The Newsweek article may be read here.
It begins:
Sept. 4, 2006 issue - At the fashionable Da Capo cafe on bustling Kolonaki Square in downtown Athens, Greek professionals in their 30s and early 40s luxuriate over iced cappuccinos. Their favorite topic of conversation is, of course, relationships: men's reluctance to commit, women's independence, and when to have children—or, increasingly, whether to have them at all. "With the years passing my chances of having a child go down," says Eirini Petropoulou, a 37-year-old administrative assistant at the Associated Press news agency. "But I won't marry anyone just to have a child." She loves her work and gets her social sustenance from her parea, or close-knit group of like-minded friends, who increasingly play the role of family for young Greeks. "If at 45 I'm still childless, I'll consider having a child on my own," she says. But it's not as if her sense of personal fulfillment depends on it.

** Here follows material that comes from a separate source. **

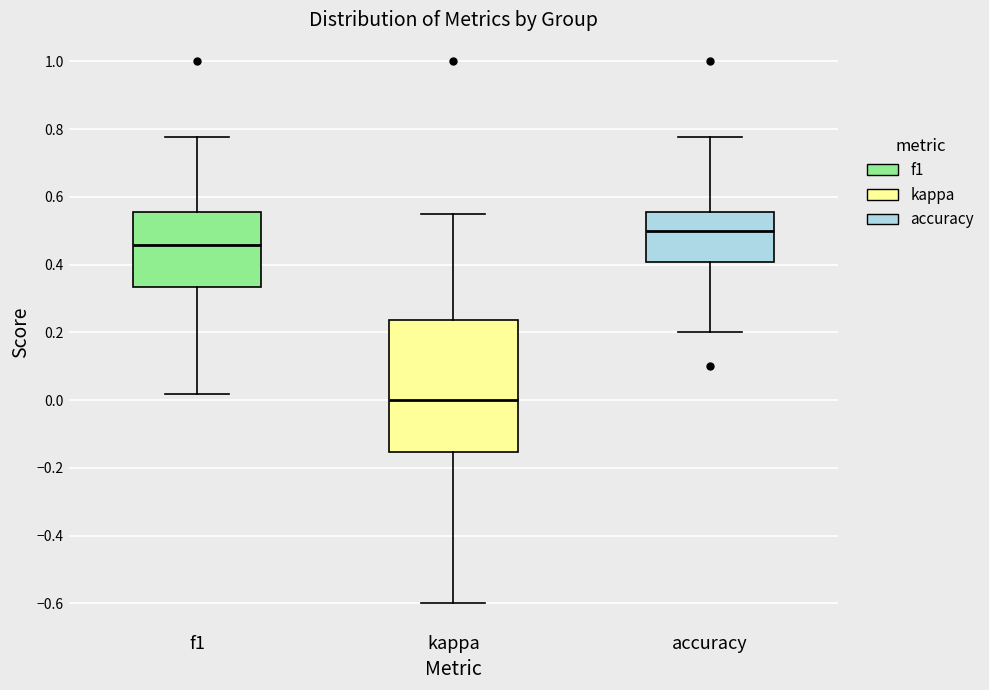

Reading left to right, read every box against the y-axis: the position of its median line, the range the box covers, and the ends of its whiskers. The values are not printed on the chart, so give them approximately, as read against the axis.

f1: median 0.46, box 0.34 to 0.56, whiskers 0.02 to 0.78
kappa: median 0.00, box -0.16 to 0.24, whiskers -0.60 to 0.56
accuracy: median 0.50, box 0.40 to 0.56, whiskers 0.20 to 0.78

Just a few decades ago, Petropoulou and her friends might have been considered, well, odd. Greece was known as one of Europe's most traditional societies, where the Orthodox Church's strict commandment to marry and multiply held sway. Powerful social and religious taboos labeled childless women as barren spinsters, and cast suspicion on the sexual preferences of single, middle-aged men. No longer. In the space of a generation, that tight social corset has largely vanished, thanks to an array of factors, including better education and job options for women and Greece's entry into the cultural mainstream of the European Union. The result: a marriage rate below the EU average, and a birthrate among the world's lowest, at 1.3 per woman. To young Greeks like Petropoulou, babies are great—if the timing is right. But they're certainly not essential...
Well, it does sound good for restaurants and real estate. Even better, it means less people suffering under violently imposed Sharia law. And don't we owe that to our kids?